In This Article:
This article is for investors who would like to improve their understanding of price to earnings ratios (P/E ratios). To keep it practical, we'll show how Multi-Chem Limited's (SGX:AWZ) P/E ratio could help you assess the value on offer. Multi-Chem has a P/E ratio of 9.66, based on the last twelve months. That is equivalent to an earnings yield of about 10.4%.
View our latest analysis for Multi-Chem
How Do I Calculate A Price To Earnings Ratio?
The formula for price to earnings is:
Price to Earnings Ratio = Price per Share ÷ Earnings per Share (EPS)
Or for Multi-Chem:
P/E of 9.66 = SGD0.84 ÷ SGD0.09 (Based on the trailing twelve months to December 2019.)
Is A High Price-to-Earnings Ratio Good?
A higher P/E ratio means that investors are paying a higher price for each SGD1 of company earnings. That is not a good or a bad thing per se, but a high P/E does imply buyers are optimistic about the future.
How Does Multi-Chem's P/E Ratio Compare To Its Peers?
The P/E ratio essentially measures market expectations of a company. If you look at the image below, you can see Multi-Chem has a lower P/E than the average (12.1) in the electronic industry classification.
This suggests that market participants think Multi-Chem will underperform other companies in its industry. While current expectations are low, the stock could be undervalued if the situation is better than the market assumes. If you consider the stock interesting, further research is recommended. For example, I often monitor director buying and selling.
How Growth Rates Impact P/E Ratios
Companies that shrink earnings per share quickly will rapidly decrease the 'E' in the equation. That means unless the share price falls, the P/E will increase in a few years. So while a stock may look cheap based on past earnings, it could be expensive based on future earnings.
Multi-Chem increased earnings per share by a whopping 41% last year. And its annual EPS growth rate over 5 years is 10%. So we'd generally expect it to have a relatively high P/E ratio. In contrast, EPS has decreased by 7.0%, annually, over 3 years.

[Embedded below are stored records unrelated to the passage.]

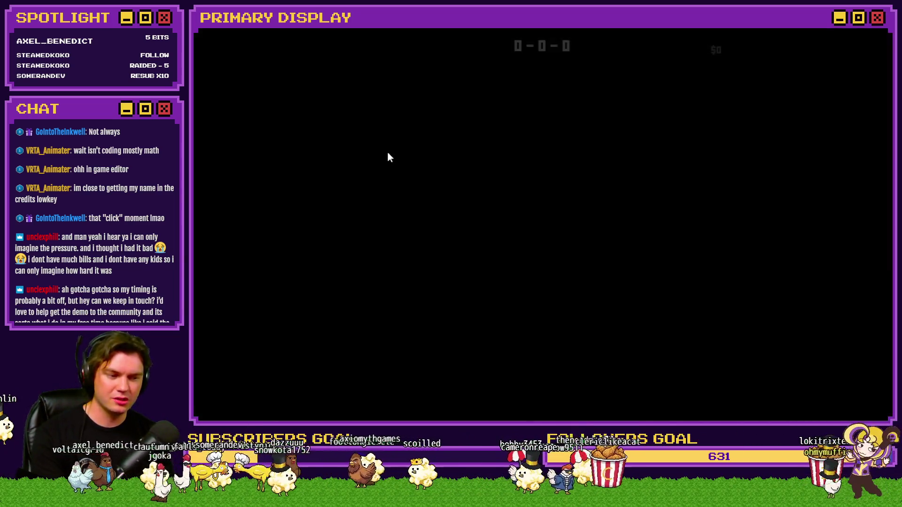
In the F9 debug menu, set variable 0683 to -50
key(F9)
key(Up)
scroll(291, 281, up, 20)
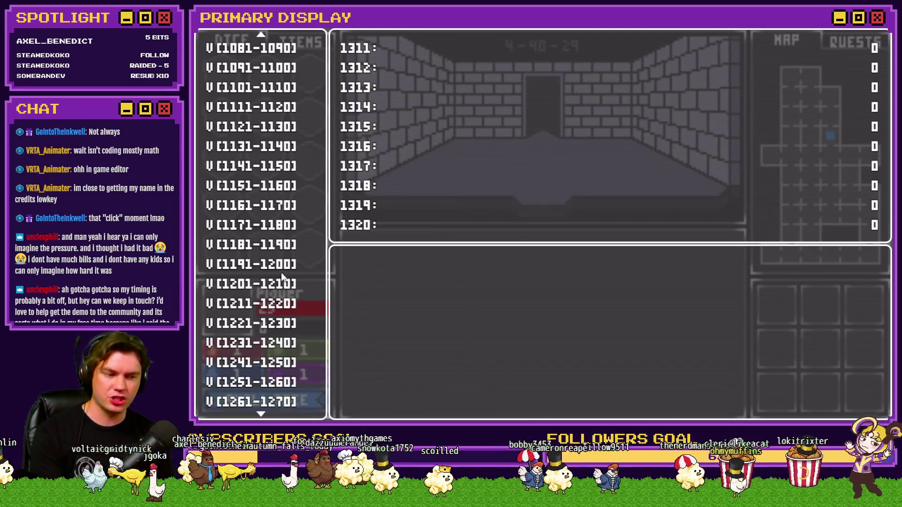
scroll(291, 281, up, 20)
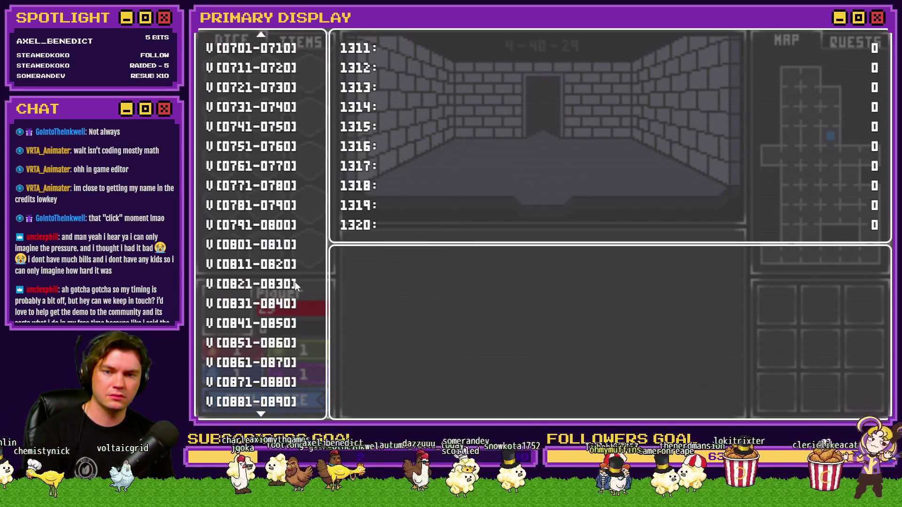
click(275, 228)
key(Down)
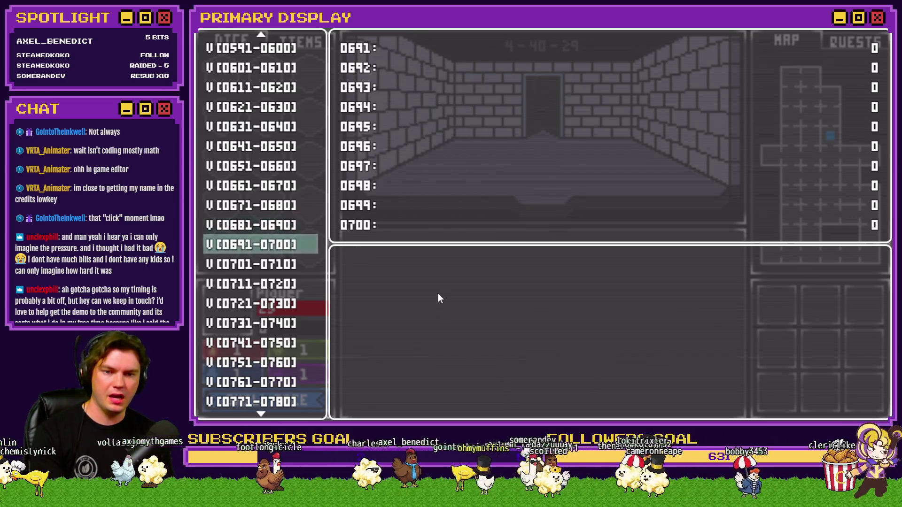
key(Up)
key(Return)
key(Down)
key(Down)
key(Page_Up)
key(Page_Up)
key(Page_Up)
key(Escape)
key(Escape)
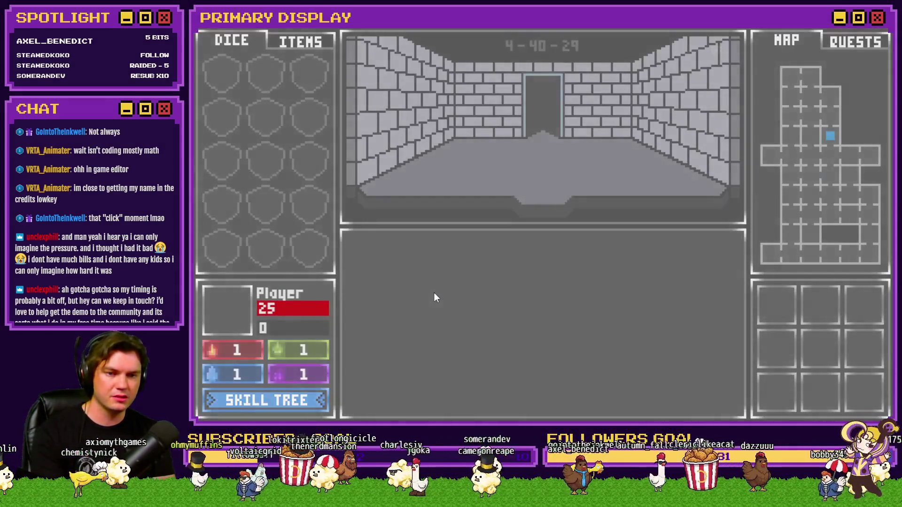
Check variables 0901-0910 (itemSpawns 15, monsterSpawns 10), then close the playtest
key(grave)
scroll(261, 323, down, 6)
click(266, 324)
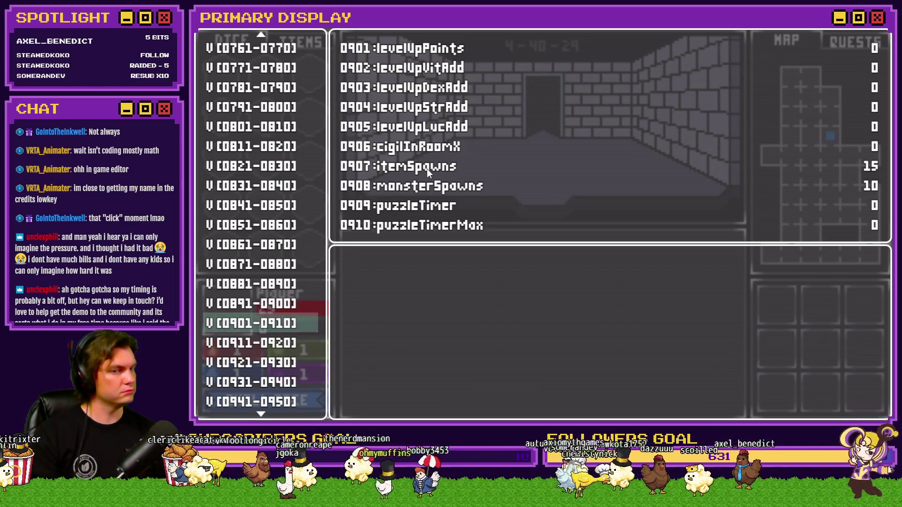
key(Escape)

A Limitation: P/E Ratios Ignore Debt and Cash In The Bank
Don't forget that the P/E ratio considers market capitalization. In other words, it does not consider any debt or cash that the company may have on the balance sheet. In theory, a company can lower its future P/E ratio by using cash or debt to invest in growth.
While growth expenditure doesn't always pay off, the point is that it is a good option to have; but one that the P/E ratio ignores.